Ghost Recon titles have always delivered a decent amount of content in some way, and the multiplayer content is the main cause for addiction in this one. The six co-op missions offer primary and secondary objectives that create some decent play. GRAW2 offers nearly twice as many maps as GRAW did, and with a better selection to boot. Difficulty levels proved a bit of a problem switching from single to multi, but nothing that wasn't fixed with a little fiddling. The multiplayer and co-op modes don't follow the same cover system as in the campaign, which also adds to the adjustment list, while also limiting your ability to use all the same cover as well. New to GRAW2 are clans, so you can now go ahead and pick a team name, colours, motto, news (message), and profile for your group. You can search through clans, ask to join one, challenge them, and also kick or invite players. Also make sure to look for tournaments, they'll be popping up all over.
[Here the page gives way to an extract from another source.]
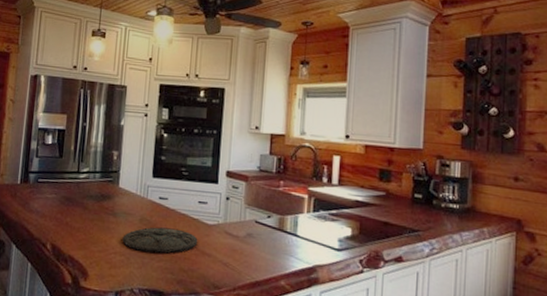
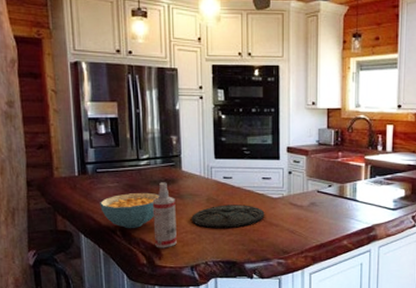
cereal bowl: none [35,206,94,244] -> present [100,192,160,229]
spray bottle: none [83,197,109,269] -> present [152,182,177,248]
The online experience featured minimal lag, even with a full 16-player match. There are plenty of multiplayer game types and options to configure, so as a host, you'll have more to specify and set past the map and fire-arms options. The lobby system is extremely similar to GRAW's, which means you can change your weapon class while in the lobby, and the host only changes things such as team members and game modes. If you're new to the GRAW scene, the four weapon classes include: Rifleman, Grenadier, Automatic Rifleman, and Marksman. A rifleman makes a player more solid with a rifle, and so on. A poor trend with Xbox Live games that GRAW2 has now joined, unfortunately, is a lack of a spectator mode after being taken out of the round. Hope you enjoy a ticking clock.

Also noteworthy is the fact that online players can now be critically injured instead of killed. This gives the opportunity to help a much needed but downed team-mate. But of course, a downed player can be shot by the opposing forces, effectively finishing them off. To avoid the whole dying situation altogether, players can now slide into a crouched position while running, whereas in GRAW this was only possible in the single player campaign. The graphics in multiplayer match the quality of the single-player game, which is something that GRAW didn't feature. The new levels make 16 players feel at home, or in other words, their pretty darn big. Maps come with several variables such as time of day and weather conditions as well.

GRAW2's biggest downfall is the fact that you'll be done the campaign in no time. But in light of that, everything else rocks. You'll still enjoy the single player campaign for what it offers, but the multiplayer portion is where you'll likely spend most of your time. Overall, GRAW 2's package looks, feels, sounds, and plays better than the first, so if you liked the first GRAW, checking out the sequel is a no-brainer.